[Items from a data source]

++++

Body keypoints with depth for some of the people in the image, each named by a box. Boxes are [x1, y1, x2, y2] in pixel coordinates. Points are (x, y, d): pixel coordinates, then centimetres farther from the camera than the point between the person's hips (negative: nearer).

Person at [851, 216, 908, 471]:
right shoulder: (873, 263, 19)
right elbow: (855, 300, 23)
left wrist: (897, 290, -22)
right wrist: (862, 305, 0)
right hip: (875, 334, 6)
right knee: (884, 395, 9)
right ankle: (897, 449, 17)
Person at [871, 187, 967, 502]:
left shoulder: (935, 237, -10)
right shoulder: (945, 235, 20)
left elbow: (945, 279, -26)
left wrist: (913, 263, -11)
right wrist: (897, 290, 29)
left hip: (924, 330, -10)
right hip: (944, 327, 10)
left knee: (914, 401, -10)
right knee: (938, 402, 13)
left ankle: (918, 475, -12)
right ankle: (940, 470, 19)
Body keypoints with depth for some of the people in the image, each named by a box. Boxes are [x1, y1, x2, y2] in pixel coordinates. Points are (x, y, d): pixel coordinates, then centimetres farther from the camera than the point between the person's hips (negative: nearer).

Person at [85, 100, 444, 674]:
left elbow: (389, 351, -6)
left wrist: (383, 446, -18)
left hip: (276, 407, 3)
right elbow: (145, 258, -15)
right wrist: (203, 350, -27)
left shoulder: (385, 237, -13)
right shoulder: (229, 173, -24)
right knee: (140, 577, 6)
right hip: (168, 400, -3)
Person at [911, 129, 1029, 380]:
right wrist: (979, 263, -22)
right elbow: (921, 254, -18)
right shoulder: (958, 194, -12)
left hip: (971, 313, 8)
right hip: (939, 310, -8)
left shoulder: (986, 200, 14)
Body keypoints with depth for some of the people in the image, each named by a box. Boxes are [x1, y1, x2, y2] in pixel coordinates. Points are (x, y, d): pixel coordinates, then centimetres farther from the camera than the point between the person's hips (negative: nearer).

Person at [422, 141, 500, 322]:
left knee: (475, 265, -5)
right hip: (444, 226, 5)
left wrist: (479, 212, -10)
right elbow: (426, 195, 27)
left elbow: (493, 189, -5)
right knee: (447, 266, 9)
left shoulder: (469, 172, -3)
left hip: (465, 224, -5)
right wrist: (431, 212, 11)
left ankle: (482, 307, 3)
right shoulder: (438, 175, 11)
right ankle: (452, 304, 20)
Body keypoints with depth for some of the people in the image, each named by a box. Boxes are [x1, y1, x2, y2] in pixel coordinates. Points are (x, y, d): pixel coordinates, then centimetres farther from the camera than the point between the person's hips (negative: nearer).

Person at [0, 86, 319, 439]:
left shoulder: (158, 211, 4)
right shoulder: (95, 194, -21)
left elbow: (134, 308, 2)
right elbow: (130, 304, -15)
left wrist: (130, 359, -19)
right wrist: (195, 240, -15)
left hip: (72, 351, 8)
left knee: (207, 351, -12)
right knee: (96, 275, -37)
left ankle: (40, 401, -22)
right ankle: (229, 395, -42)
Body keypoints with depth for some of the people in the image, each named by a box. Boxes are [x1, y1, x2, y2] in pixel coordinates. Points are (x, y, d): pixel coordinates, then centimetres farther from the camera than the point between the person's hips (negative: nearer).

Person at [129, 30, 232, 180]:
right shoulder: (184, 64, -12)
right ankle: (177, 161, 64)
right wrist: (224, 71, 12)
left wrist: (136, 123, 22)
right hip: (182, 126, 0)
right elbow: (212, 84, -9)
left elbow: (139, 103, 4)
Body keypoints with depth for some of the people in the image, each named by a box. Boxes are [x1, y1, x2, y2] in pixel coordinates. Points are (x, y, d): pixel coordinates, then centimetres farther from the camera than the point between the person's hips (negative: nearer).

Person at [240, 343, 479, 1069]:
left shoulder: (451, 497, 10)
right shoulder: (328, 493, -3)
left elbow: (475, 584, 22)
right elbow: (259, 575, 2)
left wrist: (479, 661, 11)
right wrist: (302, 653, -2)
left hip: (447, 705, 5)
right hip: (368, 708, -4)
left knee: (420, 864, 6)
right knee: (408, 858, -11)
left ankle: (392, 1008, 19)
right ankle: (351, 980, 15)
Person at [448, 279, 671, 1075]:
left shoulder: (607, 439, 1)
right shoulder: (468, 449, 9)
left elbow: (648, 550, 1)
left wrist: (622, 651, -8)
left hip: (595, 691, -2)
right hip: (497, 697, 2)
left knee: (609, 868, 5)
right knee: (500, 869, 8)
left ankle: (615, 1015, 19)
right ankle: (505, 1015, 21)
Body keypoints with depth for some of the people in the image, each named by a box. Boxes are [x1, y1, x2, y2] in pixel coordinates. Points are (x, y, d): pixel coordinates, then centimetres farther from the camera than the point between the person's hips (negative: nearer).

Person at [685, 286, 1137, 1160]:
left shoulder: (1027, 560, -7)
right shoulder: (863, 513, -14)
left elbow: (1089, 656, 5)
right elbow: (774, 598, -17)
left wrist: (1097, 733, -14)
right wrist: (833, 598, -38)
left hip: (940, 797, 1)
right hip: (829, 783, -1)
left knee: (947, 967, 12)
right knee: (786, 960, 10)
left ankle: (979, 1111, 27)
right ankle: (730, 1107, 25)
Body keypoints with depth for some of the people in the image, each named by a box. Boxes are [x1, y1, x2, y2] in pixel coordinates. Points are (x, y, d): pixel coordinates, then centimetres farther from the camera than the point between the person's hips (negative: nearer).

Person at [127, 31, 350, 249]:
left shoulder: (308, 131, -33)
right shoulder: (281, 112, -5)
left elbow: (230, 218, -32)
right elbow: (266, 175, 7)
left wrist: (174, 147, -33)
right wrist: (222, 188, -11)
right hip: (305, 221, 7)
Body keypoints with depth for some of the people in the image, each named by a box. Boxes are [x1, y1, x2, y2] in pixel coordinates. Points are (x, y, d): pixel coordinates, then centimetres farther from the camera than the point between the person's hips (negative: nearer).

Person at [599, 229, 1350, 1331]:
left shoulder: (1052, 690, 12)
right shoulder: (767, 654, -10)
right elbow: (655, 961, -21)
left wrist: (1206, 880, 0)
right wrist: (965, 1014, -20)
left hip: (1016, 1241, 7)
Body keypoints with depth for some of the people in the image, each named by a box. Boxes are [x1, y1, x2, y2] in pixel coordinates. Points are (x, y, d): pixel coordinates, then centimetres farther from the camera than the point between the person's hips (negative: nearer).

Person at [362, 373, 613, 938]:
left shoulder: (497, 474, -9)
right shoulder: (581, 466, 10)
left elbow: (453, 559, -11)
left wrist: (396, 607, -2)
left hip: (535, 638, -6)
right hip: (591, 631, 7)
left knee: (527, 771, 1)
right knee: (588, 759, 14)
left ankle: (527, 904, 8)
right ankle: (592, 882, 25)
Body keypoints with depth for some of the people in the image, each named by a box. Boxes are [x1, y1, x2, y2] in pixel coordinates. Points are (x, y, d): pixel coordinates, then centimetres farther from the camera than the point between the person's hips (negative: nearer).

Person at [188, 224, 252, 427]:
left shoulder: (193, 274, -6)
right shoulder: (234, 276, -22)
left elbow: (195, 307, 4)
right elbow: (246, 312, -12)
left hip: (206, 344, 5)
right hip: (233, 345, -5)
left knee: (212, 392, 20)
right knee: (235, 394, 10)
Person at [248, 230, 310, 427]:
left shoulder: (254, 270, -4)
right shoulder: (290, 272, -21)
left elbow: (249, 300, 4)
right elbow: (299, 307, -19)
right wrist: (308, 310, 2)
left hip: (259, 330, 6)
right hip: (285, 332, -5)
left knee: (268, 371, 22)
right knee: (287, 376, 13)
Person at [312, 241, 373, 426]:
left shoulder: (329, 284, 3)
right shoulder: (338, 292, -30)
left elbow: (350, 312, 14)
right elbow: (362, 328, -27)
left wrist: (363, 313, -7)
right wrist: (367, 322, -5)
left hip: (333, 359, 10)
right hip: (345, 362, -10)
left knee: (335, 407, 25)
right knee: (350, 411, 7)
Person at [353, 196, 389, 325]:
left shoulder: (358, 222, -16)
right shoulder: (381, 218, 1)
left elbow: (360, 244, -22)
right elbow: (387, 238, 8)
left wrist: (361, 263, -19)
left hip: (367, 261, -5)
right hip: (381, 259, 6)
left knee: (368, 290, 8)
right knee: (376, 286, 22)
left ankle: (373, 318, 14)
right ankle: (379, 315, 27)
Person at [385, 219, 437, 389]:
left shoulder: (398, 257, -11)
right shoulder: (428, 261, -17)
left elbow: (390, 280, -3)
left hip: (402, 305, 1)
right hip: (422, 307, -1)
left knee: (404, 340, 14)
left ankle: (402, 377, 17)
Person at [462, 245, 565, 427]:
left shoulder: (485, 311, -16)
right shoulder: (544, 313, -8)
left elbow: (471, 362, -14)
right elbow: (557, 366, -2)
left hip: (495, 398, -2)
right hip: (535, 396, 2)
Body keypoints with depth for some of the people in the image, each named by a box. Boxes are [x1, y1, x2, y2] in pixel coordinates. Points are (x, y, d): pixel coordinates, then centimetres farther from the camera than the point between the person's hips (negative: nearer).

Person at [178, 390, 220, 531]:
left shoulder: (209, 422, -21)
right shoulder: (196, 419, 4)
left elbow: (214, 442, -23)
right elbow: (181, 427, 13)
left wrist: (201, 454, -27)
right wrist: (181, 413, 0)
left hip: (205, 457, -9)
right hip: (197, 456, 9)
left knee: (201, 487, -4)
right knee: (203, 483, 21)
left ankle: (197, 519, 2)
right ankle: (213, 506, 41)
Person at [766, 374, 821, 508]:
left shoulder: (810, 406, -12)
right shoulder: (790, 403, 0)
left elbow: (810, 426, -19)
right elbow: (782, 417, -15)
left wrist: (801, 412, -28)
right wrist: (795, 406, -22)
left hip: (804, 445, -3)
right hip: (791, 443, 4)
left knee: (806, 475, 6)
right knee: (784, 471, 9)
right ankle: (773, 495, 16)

++++

> WHAT IS REQUIRED: Above this instruction are the records; retype exactly the lines from the one containing "right ankle: (452, 304, 20)" up to and including the one containing "right ankle: (505, 1015, 21)".

> RESPONSE FOR THIS EXERCISE:
right ankle: (452, 304, 20)
Body keypoints with depth for some of the people in the image, each named by a box. Boxes are [x1, y1, x2, y2] in pixel coordinates. Points are (x, y, d): pixel coordinates, then centimetres farther from the camera than the point between the person's hips (negative: nearer).

Person at [0, 86, 319, 439]:
left shoulder: (158, 211, 4)
right shoulder: (95, 194, -21)
left elbow: (134, 308, 2)
right elbow: (130, 304, -15)
left wrist: (130, 359, -19)
right wrist: (195, 240, -15)
left hip: (72, 351, 8)
left knee: (207, 351, -12)
right knee: (96, 275, -37)
left ankle: (40, 401, -22)
right ankle: (229, 395, -42)
Body keypoints with depth for some of the people in the image, each named by a box. Boxes are [x1, y1, x2, y2] in pixel coordinates. Points are (x, y, d): pixel coordinates, then centimetres farther from the camera than the point between the person's hips (negative: nearer).

Person at [129, 30, 232, 180]:
right shoulder: (184, 64, -12)
right ankle: (177, 161, 64)
right wrist: (224, 71, 12)
left wrist: (136, 123, 22)
right hip: (182, 126, 0)
right elbow: (212, 84, -9)
left elbow: (139, 103, 4)
Body keypoints with depth for some of the people in the image, each named by a box. Boxes are [x1, y1, x2, y2] in pixel coordinates. Points are (x, y, d): pixel coordinates, then centimetres farther from the camera than the point between the person's hips (negative: nearer).

Person at [240, 343, 479, 1069]:
left shoulder: (451, 497, 10)
right shoulder: (328, 493, -3)
left elbow: (475, 584, 22)
right elbow: (259, 575, 2)
left wrist: (479, 661, 11)
right wrist: (302, 653, -2)
left hip: (447, 705, 5)
right hip: (368, 708, -4)
left knee: (420, 864, 6)
right knee: (408, 858, -11)
left ankle: (392, 1008, 19)
right ankle: (351, 980, 15)
Person at [448, 279, 671, 1075]:
left shoulder: (607, 439, 1)
right shoulder: (468, 449, 9)
left elbow: (648, 550, 1)
left wrist: (622, 651, -8)
left hip: (595, 691, -2)
right hip: (497, 697, 2)
left knee: (609, 868, 5)
right knee: (500, 869, 8)
left ankle: (615, 1015, 19)
right ankle: (505, 1015, 21)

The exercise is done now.